Wednesday, December 23, 2009
Baseball apathy
So I found myself in a very weird place a month and a half ago: I suddenly found myself not that interested in baseball. I haven't been to this place in over a decade. In fact, I haven't been there since I started caring about sports in general, sometime in middle school.
But more strange and more troubling than just my general nonchalance vis-à-vis baseball was the fact that the event that triggered this creeping malaise was my favorite team winning the World Series.
This is not how it's supposed to be. Apathy is not the reaction sought for by one who invests so much emotionally in something as unimportant as baseball. Indeed, the realization that I was not super excited about his development disconcerted me greatly. What the hell is wrong with me? I've been asking myself that question for weeks now.
It's not as though I don't care greatly about the success of the New York Yankees. If you've read this blog, or watched a Yankee game with me, or needled me about the Red Sox, you know this isn't true. Indeed, I even had an email conversation with a friend in the last year in which I admitted that the first three things that came to mind as things for which I would trade time off my life were all Yankee-related events (specifically: winning the 2001 World Series, winning the 2004 ALCS, and getting Mike Mussina his 27th out).
Furthermore, there were times during this postseason when I was literally sick to my stomach because of the tension. I enjoyed the whole postseason thoroughly. Why didn't I get the emotional payoff I expected?

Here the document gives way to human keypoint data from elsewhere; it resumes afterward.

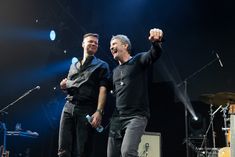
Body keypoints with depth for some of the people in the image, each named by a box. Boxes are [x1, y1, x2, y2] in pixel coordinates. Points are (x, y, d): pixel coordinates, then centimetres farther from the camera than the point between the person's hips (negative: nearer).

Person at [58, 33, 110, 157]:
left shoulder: (101, 65, 9)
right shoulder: (74, 65, 24)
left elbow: (103, 90, -4)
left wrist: (99, 111, -18)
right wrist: (64, 86, 5)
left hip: (87, 110, -4)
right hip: (68, 107, 4)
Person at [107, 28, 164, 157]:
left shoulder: (138, 60, 1)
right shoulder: (115, 71, 21)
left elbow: (154, 54, -20)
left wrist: (156, 42, -42)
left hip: (137, 116, -7)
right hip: (117, 118, 7)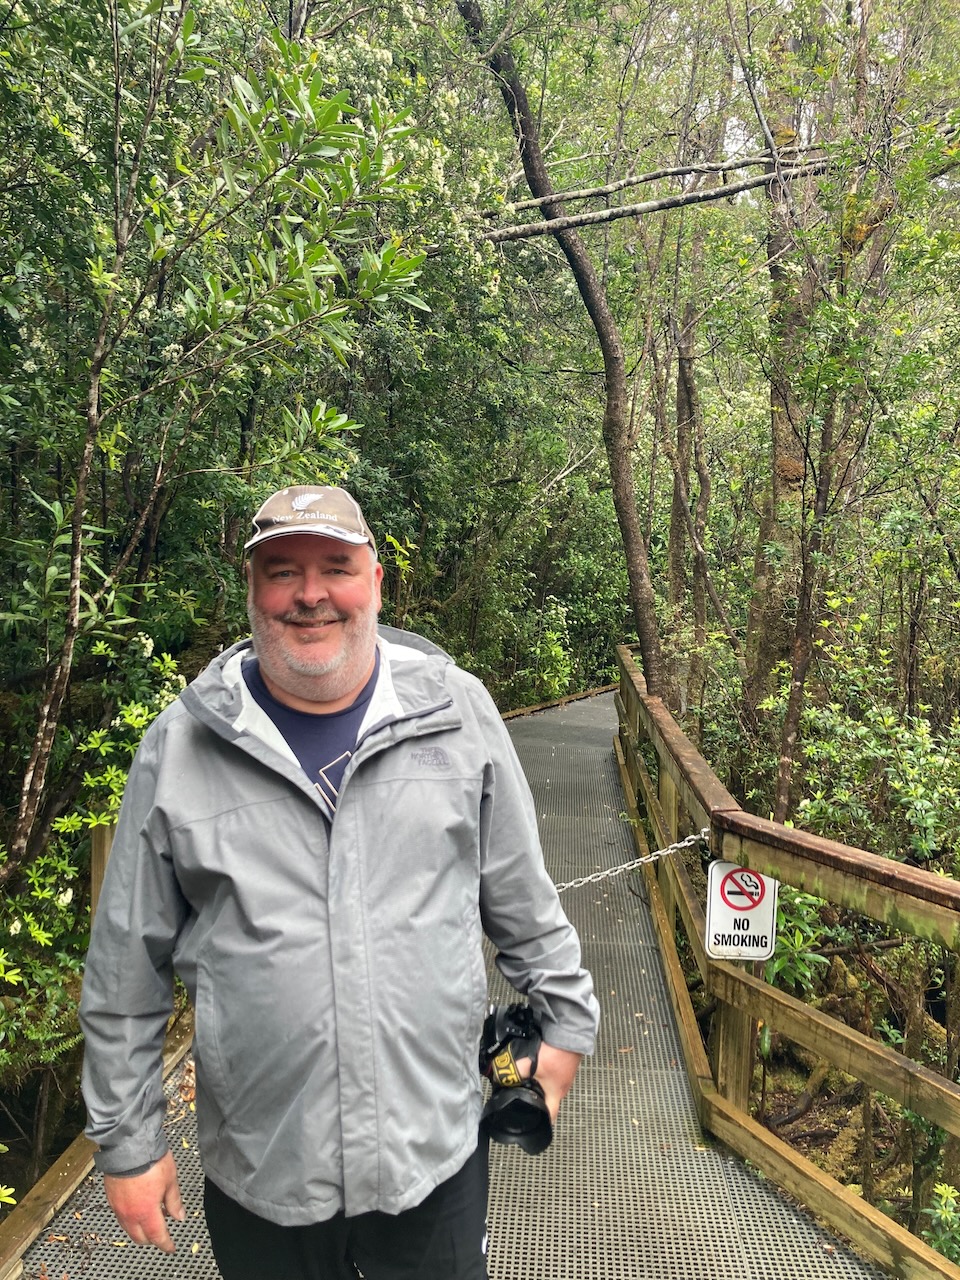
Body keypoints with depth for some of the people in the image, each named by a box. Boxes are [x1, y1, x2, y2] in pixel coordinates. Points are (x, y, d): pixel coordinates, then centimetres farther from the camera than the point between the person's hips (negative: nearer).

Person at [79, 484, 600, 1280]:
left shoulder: (456, 712, -6)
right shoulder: (179, 748, -7)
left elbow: (521, 895, 5)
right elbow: (127, 970, 0)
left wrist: (566, 1020, 10)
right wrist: (127, 1141, 4)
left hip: (437, 1154, 0)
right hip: (258, 1180, 0)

The first thing that occurred to me was that my predominant immediate reaction to the Yankee win was relief. Relief that we didn't blow the Series; relief that we had vindicated our position as the best team in baseball; relief that A-Rod and CC had put those inane monkeys on their backs to rest. I think that this relief was in part due to the nature of the final game (it wasn't close) and in part due to the nature of the Yankees' season as a whole (again, it wasn't close). By the time it was over, it was so blatantly obvious that the Yankees were the best team in baseball that winning the World Series was almost the thing that they had to do so that they wouldn't embarrass themselves. Actually winning was practically anticlimactic, especially given the nature of the final game.
Then there was the timing of the Yankee World Series "drought:" it lasted exactly as long as Mike Mussina's tenure as a New York Yankee. No more. No less. This was and is absolutely maddening to me, because even though I know it's just random, it still seems so cosmically unfair. This ground on me for days after the World Series win.
The Yankee victory also meant the end of baseball for 2009. That's a depressing thought, even if the Yankees went out the best way possible. It also meant that I would now have to hear about how my team "bought" a World Series and (worse) that I would have to admit to myself that the accusation was essentially true.
I've spent so much time preaching about how there's no moral component to baseball, no higher power at work directing the fates of the players, no overarching story waiting to be told, no reason why our guys "deserved" to win or had more "heart" or "wanted it more" that when my guys actually win I can't self-assuredly pat myself on the back about how awesome I am for rooting for "the good guys."
None of which is to say that I wasn't happy when they won. I was. Nor is it to say that I haven't experienced the delirium of winning a World Championship recently: I was ecstatic for weeks when the Giants beat the Patriots.
So why? Why did I react the way I did to the 2009 New York Yankees' World Championship? Why did I sit on the edge of my seat all throughout October if not for this? Why did I follow the Yankees day in and day out all year if not for this? What the hell was I expecting to happen?
I don't know. I don't think I'm ever gonna know. And that's the trouble. I've spent weeks dwelling on this and I don't have an answer.
And so that's how I found myself in this place of not caring about baseball. Indeed, I've almost dreaded baseball news because it reminds me of the weird place I'm in.
I have thoughts on the Yankees offseason, but I'm gonna save them for another time, a time, hopefully, when I will actually care.